Closer home, the killing should ring definite alarm bells in Pakistan and put the fear of life in Pak-sheltered global jihadi terrorists like Hafiz Saeed, Azhar Masood and Syed Salahuddin. India is gradually inching towards them. They have to realise that no hideout is safe when the counter-terror forces decide to eliminate the high profile terrorists, in any case, they are no match to Osama Bin Laden and Baghdadi, who were tracked and killed in territories least expected.

High-value targeting not only helps to eliminate top leadership but also forces them deeper underground does impeding their capability o directly influence and motivate its cadre. Once the trio realises that they are being targeted by India, there ability of free movement in Pakistan and POJK would be severely hampered. India has already raised a tri-service command of Special Forces and is also acquired/acquiring the necessary systems and weapon platforms to carry out such strikes. It is a matter of time.

The operation conducted by US Delta Force has many pluses to its credit and can easily be termed as an outstanding operation since it involved not only perfect and meticulous planning, it also needed equally daring and professional execution. The most outstanding achievement of the operation is pinpoint intelligence to the extent that Baghdadi always wore a suicide vest.
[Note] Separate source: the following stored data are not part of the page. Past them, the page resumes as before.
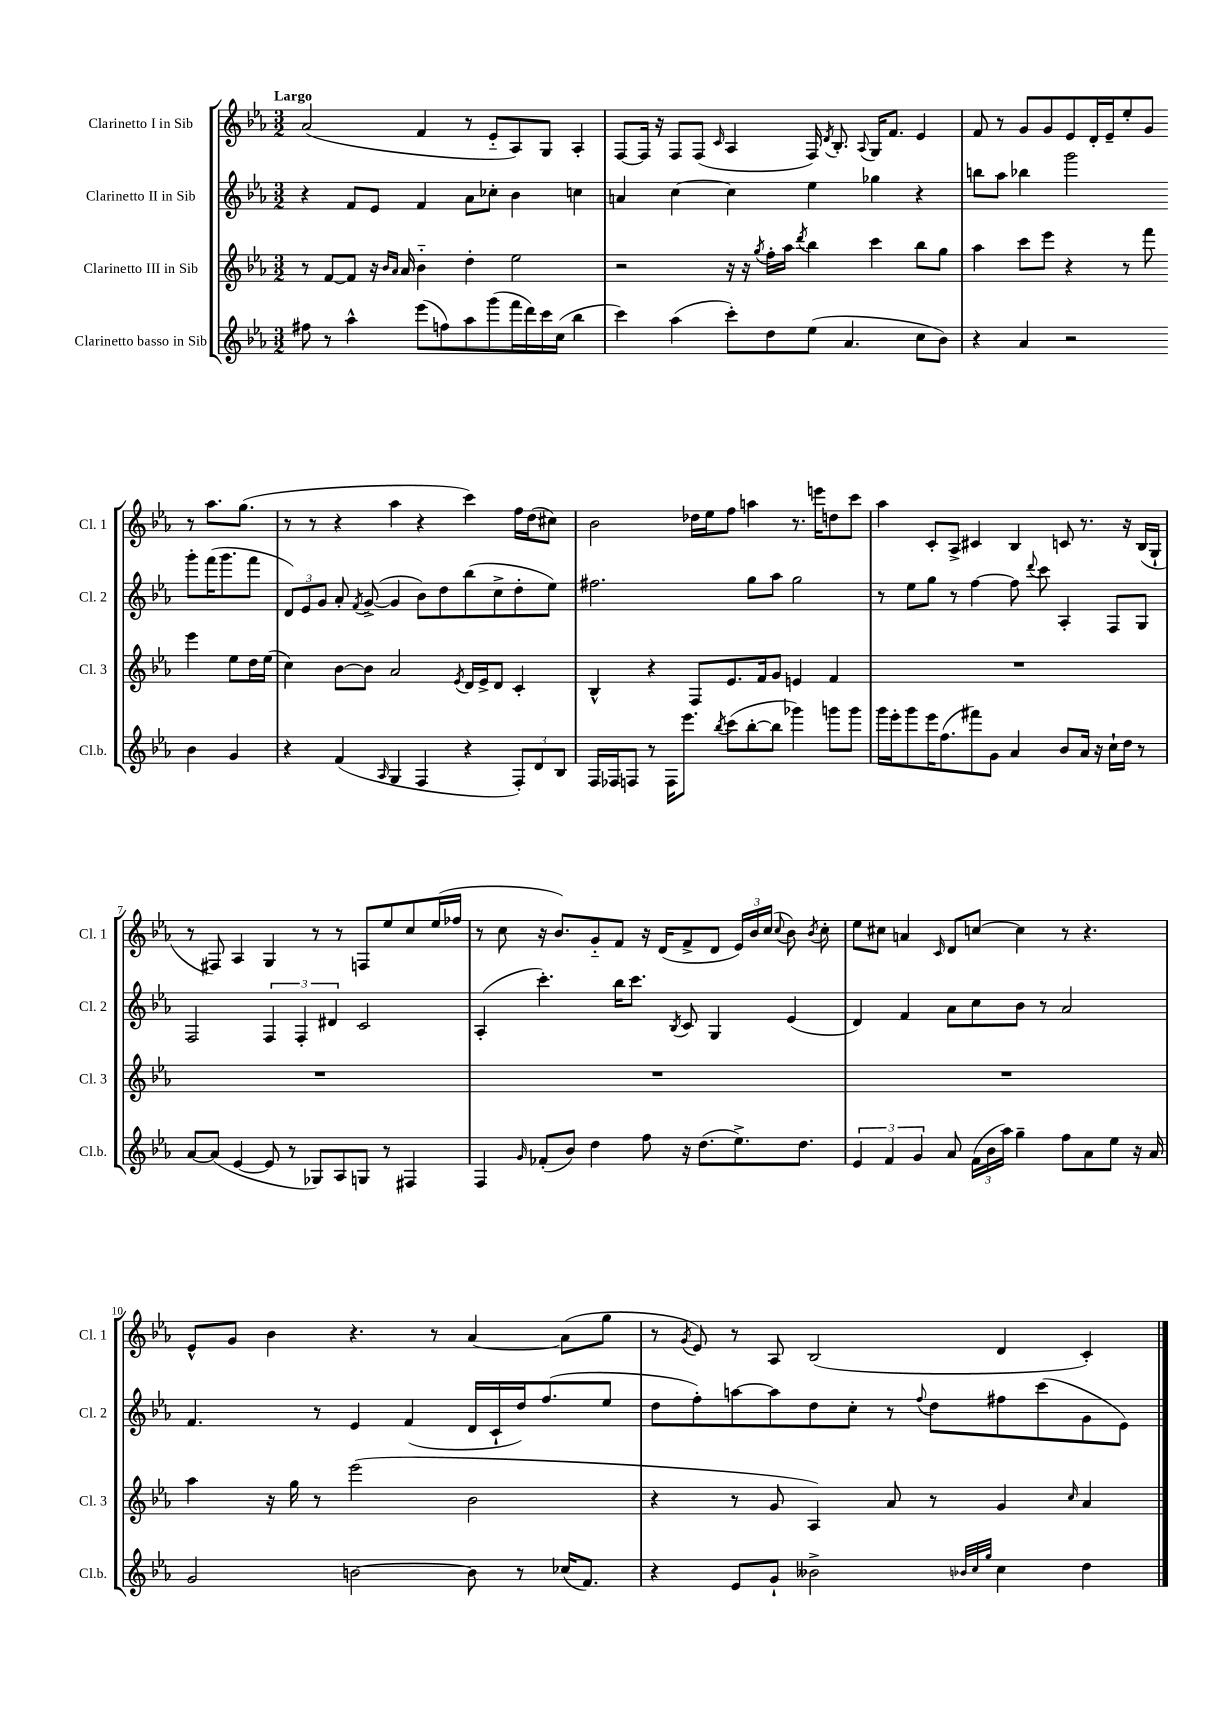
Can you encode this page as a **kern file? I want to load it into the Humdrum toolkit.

**kern	**kern	**kern	**kern
*staff4	*staff3	*staff2	*staff1
*clefG2	*clefG2	*clefG2	*clefG2
*k[b-e-a-]	*k[b-e-a-]	*k[b-e-a-]	*k[b-e-a-]
*M3/2	*M3/2	*M3/2	*M3/2
8ff#\	8r	4r	(2a-/
8r	[8f/L	.	.
4aa-^^\	8f/]J	8f/L	.
.	16r	8e-/J	.
.	16qqb-/LL	.	.
.	16qqa-/JJ	.	.
.	16a-/	.	.
(8eee-\L	4b-'~\	4f/	4f/
8ff\)	.	.	.
8aa-\	4dd'\	8a-\L	8r
(8ggg\	.	8cc-'\J	8e-'~/L
16fff\L	2ee-\	4b-\	8A-/)
16ddd\)	.	.	.
16ccc\	.	.	8G/J
(16cc\JJ	.	.	.
4bb-\	.	4cc\	4A-'/
=	=	=	=
4ccc\)	2r	4a/	[8F/L
.	.	.	16F/]Jk
.	.	.	16r
(4aa-\	.	[4cc\	8F/L
.	.	.	(8F/J
.	.	.	16qqc/
8ccc'\L)	16r	4cc\]	4A-/
.	16r	.	.
.	8qgg/	.	.
8dd\	16ff'\LL	.	.
.	16aa-\JJ	.	.
.	8qddd/	.	.
(8ee-\J	4bb-\	4ee-\	16F/)
.	.	.	8qd/
.	.	.	8.B-'/
4.a-/	.	.	.
.	.	.	8qqA-/
.	4ccc\	4gg-\	16G/LK
.	.	.	8.f/J
8cc\L	8bb-\L	4r	4e-/
8b-\J)	8gg\J	.	.
=	=	=	=
4r	4aa-\	8bb\L	8f/
.	.	8aa-\J	8r
4a-/	8ccc\L	4bb-\	8g/L
.	8eee-\J	.	8g/
2r	4r	2ggg\	8e-/
.	.	.	16d'/L
.	.	.	16e-~/J
.	8r	.	8ee-'/
.	8fff\	.	8g/J
4b-\	4eee-\	8ggg'\L	8r
.	.	(16fff\K	8.aa-\L
.	.	8.ggg\	.
4g/	8ee-\L	.	.
.	.	.	(8.gg\J
.	16dd\L	8fff\J	.
.	(16ee-\JJ	.	.
=	=	=	=
4r	4cc\)	12d/L)	8r
.	.	12e-/	.
.	.	.	8r
.	.	12g/J	.
(4f/	[8b-\L	8a-'/	4r
.	.	8qf/	.
.	8b-\]J	([8g^/	.
16qqA-/	.	.	.
4G/	2a-/	4g/]	4aa-\
4F/	.	8b-\L)	4r
.	.	8dd\	.
.	8qe-/	.	.
4r	16d/LL	(8bb-\	4ccc\)
.	16e-^/J	.	.
.	8d/J	8cc^\	.
12F'/L)	4c'/	8dd'\	16ff\LL
.	.	.	(16dd\J
12d/	.	.	.
.	.	8ee-\J)	8cc#\J)
12B-/J	.	.	.
=	=	=	=
16F/LL	4B-^^/	2.ff#\	2b-\
16F-/J	.	.	.
8F/J	.	.	.
8r	4r	.	.
16F\LK	.	.	.
8.eee-\J	.	.	.
.	8F/L	.	16dd-\LL
.	.	.	16ee-\J
8qbb-/	.	.	.
(8ccc\L	8.e-/	.	8ff\J
[8bb-'\	.	8gg\L	4aa\
.	16f/k	.	.
8bb-\]J	8g/J	8aa-\J	.
4ggg-\)	4e/	2gg\	8.r
.	.	.	16eee\LK
8ggg\L	4f/	.	8dd\
8ggg\J	.	.	8ccc\J
=	=	=	=
16ggg\LL	1.r	8r	4aa-\
16eee-'\J	.	.	.
8ggg\	.	8ee-\L	.
16eee-\K	.	8gg\J	8c'/L
(8.ff\	.	.	.
.	.	8r	8A-^/J
8fff#\)	.	[4ff\	4c#/
8g\J	.	.	.
4a-/	.	8ff\]	4B-/
.	.	8qqddd/	.
.	.	8ccc\	.
8b-/L	.	4A-'/	8c/
16a-/Jk	.	.	8.r
16r	.	.	.
16cc`\LL	.	8F/L	.
16dd\JJ	.	.	16r
8r	.	8G/J	(16B-/LL
.	.	.	16G`/JJ
=	=	=	=
[8a-/L	1.r	2F/	8r
(8a-/]J	.	.	8F#/)
[4e-/	.	.	4A-/
8e-/]	.	6F/	4G/
8r	.	.	.
.	.	6F'/	.
8G-/L)	.	.	8r
.	.	6d#/	.
8A-/	.	.	8r
8G/J	.	2c/	8F/L
8r	.	.	8ee-/
4F#/	.	.	8cc/
.	.	.	(16ee-/L
.	.	.	16ff-/JJ
=	=	=	=
4F/	1.r	(4A-'/	8r
.	.	.	8cc\
16qqg/	.	.	.
(8f-'/L	.	4.ccc'\)	16r
.	.	.	8.b-/L)
8b-/J)	.	.	.
4dd\	.	.	8g'~/
.	.	16bb-\LK	8f/J
.	.	8.ccc\J	.
8ff\	.	.	16r
.	.	.	(16d/LK
.	.	8qB-/	.
16r	.	8c/	8f^/
(8.dd\L	.	.	.
.	.	4G/	8d/J
8.ee-^\)	.	.	24e-/LL)
.	.	.	24b-/
.	.	.	(24cc/JJ
.	.	.	8qqcc/
.	.	(4e-/	8b-\)
8.dd\J	.	.	.
.	.	.	8qb-/
.	.	.	8cc'\
=	=	=	=
6e-/	1.r	4d/)	8ee-\L
.	.	.	8cc#\J
6f/	.	.	.
.	.	4f/	4a/
6g/	.	.	.
.	.	.	16qqc/
8a-/	.	8a-\L	8d/L
(24f\LL	.	8cc\	[8cc/J
24b-\	.	.	.
24aa-\JJ)	.	.	.
4gg~\	.	8b-\J	4cc\]
.	.	8r	.
8ff\L	.	2a-/	8r
8a-\	.	.	4.r
8ee-\J	.	.	.
16r	.	.	.
16a-/	.	.	.
=	=	=	=
2g/	4aa-\	4.f/	8e-^^/L
.	.	.	8g/J
.	16r	.	4b-\
.	16gg\	.	.
.	8r	8r	.
[2b\	(2eee-\	4e-/	4.r
.	.	(4f/	.
.	.	.	8r
8b\]	2b-\	16d/LL	[4a-/
.	.	16c`/	.
8r	.	16dd/J)	.
.	.	(8.ff/	.
(16cc-/LK	.	.	(8a-\]L
8.f/J)	.	.	.
.	.	8ee-/J	8gg\J
=	=	=	=
4r	4r	8dd\L	8r
.	.	.	8qg/
.	.	8ff'\)	8e-/)
8e-/L	8r	[8aa\	8r
8g`/J	8g/	8aa\]	8A-/
2b--^\	4A-/)	8dd\	(2B-/
.	.	8cc'\J	.
.	8a-/	8r	.
.	.	8qqff/	.
.	8r	8dd\L	.
32qqb-/LLL	.	.	.
32qqcc/	.	.	.
32qqgg/JJJ	.	.	.
4cc\	4g/	8ff#\	4d/
.	.	(8ccc\	.
.	16qqcc/	.	.
4dd\	4a-/	8g\	4c'/)
.	.	8e-\J)	.
==	==	==	==
*-	*-	*-	*-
This input helped the American planners save the lives of the combatants by grouping military dogs in the task force. The final chase inside the tunnel was done by the specially trained Dogs. Had the soldiers being chasing the impact of suicide blast would have resulted in large scale causalities among the commandos. In its pursuit of capability building for these type of operations, India needs to develop the capability of intelligence acquisition of such a level.

There is unlikely to be any large scale reprisal as it didn’t happen after Osama was eliminated and more recently his son Hamza was killed. The world should be prepared but not panic. The killing of Baghdadi is a final certainty this time and what would emerge from its ashes is the question bothering now. Baghdadi’s death will certainly be a big blow to global Islamic extremism, but those espousing extremism will still remain active and will not easily change their mind.

Those who were committed to violence yesterday will remain committed to violence today. ISIS trained and indoctrinated foreign terrorists will be the face of jihadi terror in the future. The affiliates and sympathisers of both ISIS and Al Qaeda will continue to keep the flame burning of jihadi terror world-wide. With the fighters scattered, the re-emergence of a Caliph is quite unlikely. Homegrown terrorists, ‘Lone Wolf’ attacks and mass-shootouts will continue to pose a threat to global peace.

The killing of Hamza Laden and Baghdadi in quick succession is definitely a strategic blow to Islamic extremism but certainly not an end of it.